Quiet Period
Stellen Sie sich vor, der CEO eines Börsenunternehmens muss plötzlich den Mund halten. Keine Interviews, keine Prognosen, keine Hintergrundgespräche. Das ist die Quiet Period – eine Phase der verordneten Stille vor wichtigen Kapitalmarktereignissen. Klingt seltsam? Ist aber bitter nötig.
Ruhe vor dem Börsensturm
Die wichtigsten Anlässe für eine Quiet Period sind:
- Börsengang (IPO)
- Quartalszahlen
- Große Übernahmen
- Anleiheemissionen
Meist beginnt die stille Zeit vier Wochen vor dem Ereignis. In dieser Zeit herrscht kommunikativer Winterschlaf. Keine Zukunftsprognosen, keine Details zum Geschäftsverlauf, keine Insiderinformationen. Wer dagegen verstößt, riskiert saftige Strafen und jede Menge Ärger mit der Börsenaufsicht.
Warum diese Geheimniskrämerei?
Der Grund ist simpel: Alle Marktteilnehmer sollen die gleichen Informationen haben. Nichts ist gefährlicher als ein CEO, der kurz vor der Quartalsberichterstattung im Golf-Club prahlt, wie toll die Zahlen werden. Oder ein Finanzvorstand, der auf einer Konferenz düstere Andeutungen macht. Die Quiet Period verhindert solche Indiskretionen.
Besonders kritisch ist die Zeit vor einem Börsengang. Hier gilt meist eine dreimonatige Schweigephase. Das Management darf zwar die harten Fakten aus dem Börsenprospekt diskutieren – aber keine Prognosen oder Einschätzungen abgeben, die über das offizielle Dokument hinausgehen.
Zwischen Transparenz und Tamtam
Was in der Quiet Period erlaubt ist:
- Normale Pressemitteilungen zum Tagesgeschäft
- Bereits geplante Auftritte auf Fachkonferenzen
- Reine Produktpräsentationen
- Kommunikation mit bestehenden Kunden
Was tabu ist: Alles, was den Aktienkurs beeinflussen könnte. Keine Gewinnprognosen, keine strategischen Ausblicke, keine Andeutungen über den Geschäftsverlauf. Das klingt hart, schützt aber vor allem die Anleger.

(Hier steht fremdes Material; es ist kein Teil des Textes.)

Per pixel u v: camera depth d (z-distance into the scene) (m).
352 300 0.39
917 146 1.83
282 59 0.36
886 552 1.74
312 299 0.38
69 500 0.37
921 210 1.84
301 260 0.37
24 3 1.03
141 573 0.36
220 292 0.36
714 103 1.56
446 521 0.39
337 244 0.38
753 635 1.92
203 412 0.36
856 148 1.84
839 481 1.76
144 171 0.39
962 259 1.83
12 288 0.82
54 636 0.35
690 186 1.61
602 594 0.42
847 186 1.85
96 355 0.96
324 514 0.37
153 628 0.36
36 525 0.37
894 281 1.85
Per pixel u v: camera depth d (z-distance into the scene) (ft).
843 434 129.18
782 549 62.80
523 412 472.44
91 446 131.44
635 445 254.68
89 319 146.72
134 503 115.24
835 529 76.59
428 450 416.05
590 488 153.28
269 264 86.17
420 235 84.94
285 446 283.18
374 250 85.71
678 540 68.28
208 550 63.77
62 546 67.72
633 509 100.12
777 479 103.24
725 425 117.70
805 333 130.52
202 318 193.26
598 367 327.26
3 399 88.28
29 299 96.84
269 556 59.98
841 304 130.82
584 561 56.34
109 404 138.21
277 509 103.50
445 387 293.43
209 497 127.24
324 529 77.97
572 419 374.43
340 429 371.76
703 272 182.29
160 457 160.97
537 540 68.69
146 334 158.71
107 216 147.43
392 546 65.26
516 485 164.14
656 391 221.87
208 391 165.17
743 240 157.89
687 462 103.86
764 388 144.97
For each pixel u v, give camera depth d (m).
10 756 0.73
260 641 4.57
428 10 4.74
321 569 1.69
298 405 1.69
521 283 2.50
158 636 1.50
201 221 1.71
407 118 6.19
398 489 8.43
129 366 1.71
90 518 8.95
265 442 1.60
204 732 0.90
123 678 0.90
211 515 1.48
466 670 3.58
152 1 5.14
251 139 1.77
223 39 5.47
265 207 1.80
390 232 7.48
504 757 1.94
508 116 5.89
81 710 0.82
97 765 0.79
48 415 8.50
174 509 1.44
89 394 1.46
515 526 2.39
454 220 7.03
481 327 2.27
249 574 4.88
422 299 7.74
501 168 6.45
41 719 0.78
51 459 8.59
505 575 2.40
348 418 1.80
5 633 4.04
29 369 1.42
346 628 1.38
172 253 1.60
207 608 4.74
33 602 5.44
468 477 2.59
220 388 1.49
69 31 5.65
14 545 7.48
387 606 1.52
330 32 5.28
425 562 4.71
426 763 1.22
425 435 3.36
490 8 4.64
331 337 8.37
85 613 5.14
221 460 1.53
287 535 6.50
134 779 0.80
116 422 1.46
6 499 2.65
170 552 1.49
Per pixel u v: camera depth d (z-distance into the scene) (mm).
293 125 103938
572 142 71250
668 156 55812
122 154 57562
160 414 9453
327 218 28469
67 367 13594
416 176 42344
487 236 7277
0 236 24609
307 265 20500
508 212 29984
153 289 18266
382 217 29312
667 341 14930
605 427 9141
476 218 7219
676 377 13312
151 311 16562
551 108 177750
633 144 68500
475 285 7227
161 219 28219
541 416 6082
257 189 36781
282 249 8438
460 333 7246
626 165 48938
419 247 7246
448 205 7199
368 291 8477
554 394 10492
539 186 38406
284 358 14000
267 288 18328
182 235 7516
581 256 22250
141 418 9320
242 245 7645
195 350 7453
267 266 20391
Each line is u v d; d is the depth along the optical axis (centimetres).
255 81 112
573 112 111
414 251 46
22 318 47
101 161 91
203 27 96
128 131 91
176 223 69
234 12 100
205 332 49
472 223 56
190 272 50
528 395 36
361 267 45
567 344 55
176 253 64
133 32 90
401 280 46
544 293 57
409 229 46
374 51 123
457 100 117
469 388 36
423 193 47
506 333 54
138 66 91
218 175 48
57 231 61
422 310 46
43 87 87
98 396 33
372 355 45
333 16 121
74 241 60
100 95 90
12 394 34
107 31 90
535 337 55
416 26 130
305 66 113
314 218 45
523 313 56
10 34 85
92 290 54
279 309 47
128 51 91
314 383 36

Die Praxis zeigt: Viele Unternehmen machen in der Quiet Period komplett dicht. Lieber einmal zu vorsichtig als einmal zu mitteilsam. Denn ein Verstoß kann teuer werden – nicht nur finanziell, sondern auch für die Reputation.
Interessant wird’s, wenn während der Quiet Period etwas Wichtiges passiert. Dann gilt die Pflicht zur Ad-hoc-Mitteilung natürlich trotzdem. Aber auch hier: Nur die Fakten, keine Interpretationen. Das führt manchmal zu kryptischen Börsenmitteilungen, die mehr Fragen aufwerfen als beantworten.
Die Quiet Period ist wie eine Diät für die Unternehmenskommunikation: Nicht angenehm, aber heilsam. Sie verhindert Insiderhandel, schafft Fairness am Kapitalmarkt und zwingt alle Beteiligten zur Disziplin. In Zeiten von Twitter, LinkedIn und andauernder Kommunikation ist das wichtiger denn je.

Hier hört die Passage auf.